LONDON — Now that she’s "Mrs. Williams," per the Wimbledon chair umpire, now that she’s a mother, now that she is back on tour, Serena Williams is ready to rediscover her full complement of shots and full ability to dominate.
"Not only do I expect to win," she said Monday after picking up a victory in her first match at the All England Club in two years, "I expect to win emphatically."
Williams found herself in a bit of a jam against 105th-ranked Arantxa Rus of the Netherlands, down by a break in the second set on a windy afternoon.

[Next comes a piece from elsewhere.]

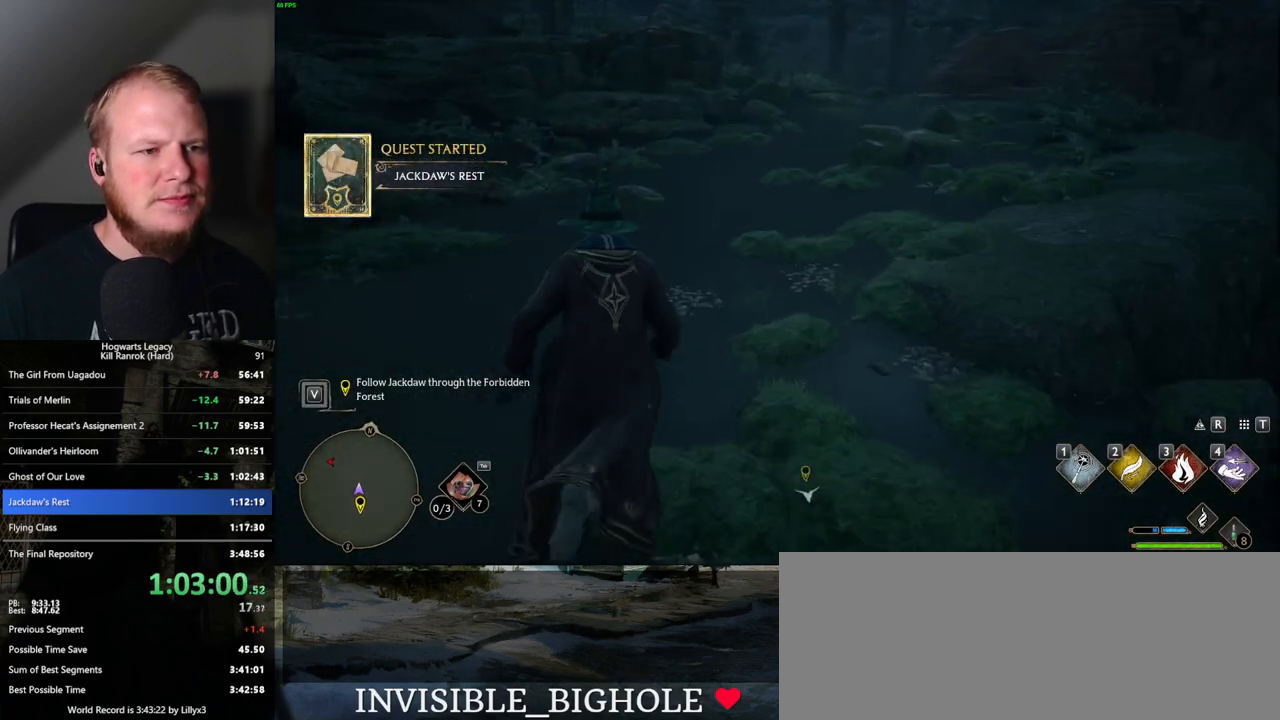
{"keys": ["w"], "mouse": [], "events": []}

And then, a five-game run and 25 minutes later, Williams had completed the 7-5, 6-3 result.
"I have such high expectations of myself," said Williams, whose 23 Grand Slam singles championships include seven at Wimbledon, so she was seeded 25th even though her ranking is 181st following an extended absence. "I don’t go out there expecting to ‘do well’ or ‘see what happens.’ That’s just not me."

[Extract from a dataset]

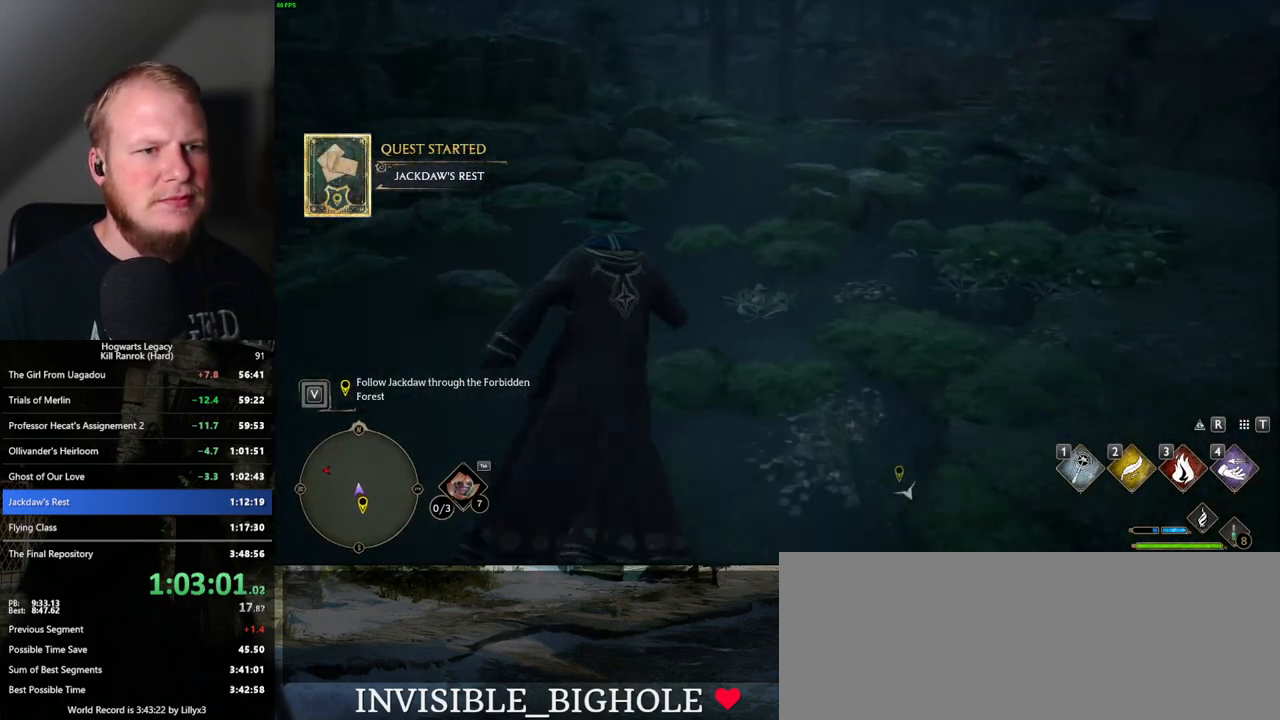
{"keys": ["w"], "mouse": [], "events": []}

Day 1 at the grass-court Grand Slam tournament featured some mild surprises, such as U.S. Open champion and French Open runner-up Sloane Stephens’ third first-round exit in the past five majors, and losses by No. 5 Elina Svitolina and No. 6 Grigor Dimitrov (to three-time major champion Stan Wawrinka).

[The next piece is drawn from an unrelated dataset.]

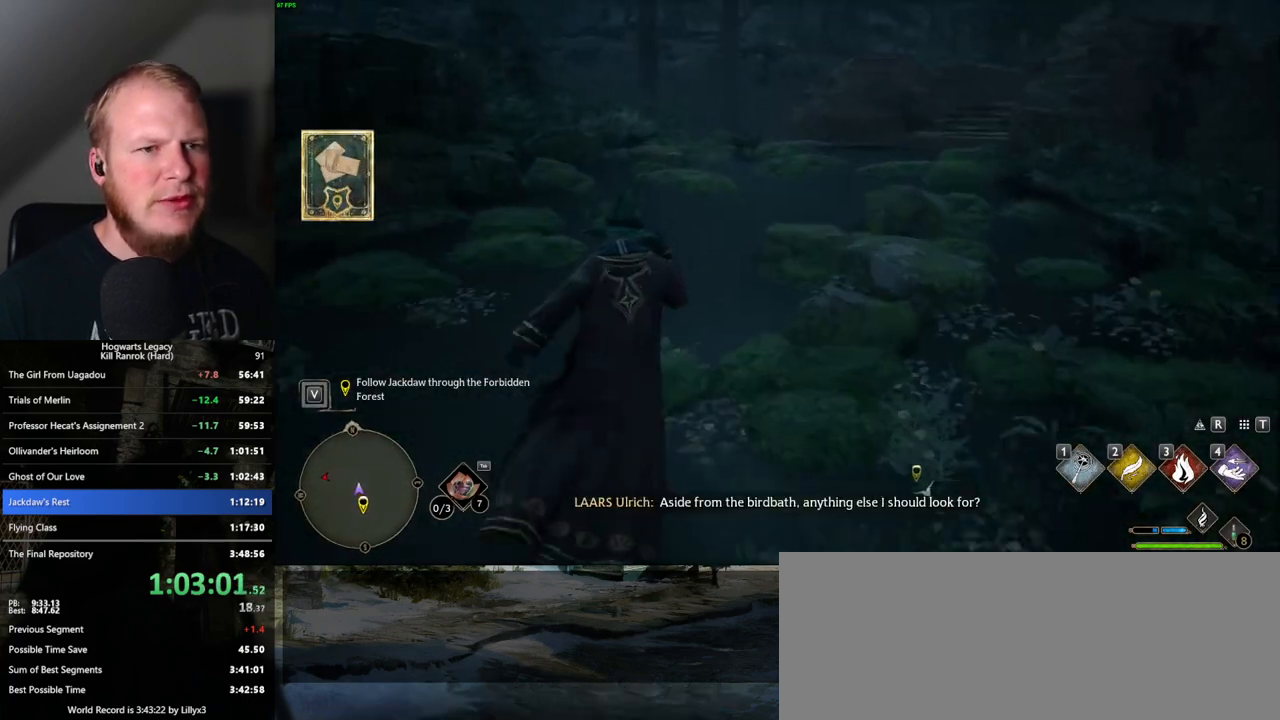
{"keys": ["w"], "mouse": [], "events": []}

Also drawing attention was eight-time Wimbledon champ Roger Federer’s new clothing sponsorship, during his easy-as-can-be victory at Centre Court.
Milos Raonic of Thornhill, Ont., opened with a 7-5, 6-0, 6-1 victory over Britain’s Liam Broady while Peter Polansky, also of Thornhill, dropped his first-round match to Austria’s Dennis Novak.
Nothing feels as significant in tennis today, though, as what Williams does — because of what she’s accomplished in the past and because of what she’s trying to accomplish in the present, with a baby in tow. Not that she’s unique: Other mothers who won Monday included 57th-ranked Tatjana Maria of Germany, who beat Svitolina 7-6 (3), 4-6, 6-1; former No. 1 and two-time Australian Open titlist Victoria Azarenka of Belarus and 120th-ranked qualifier Evgeniya Rodina of Russia.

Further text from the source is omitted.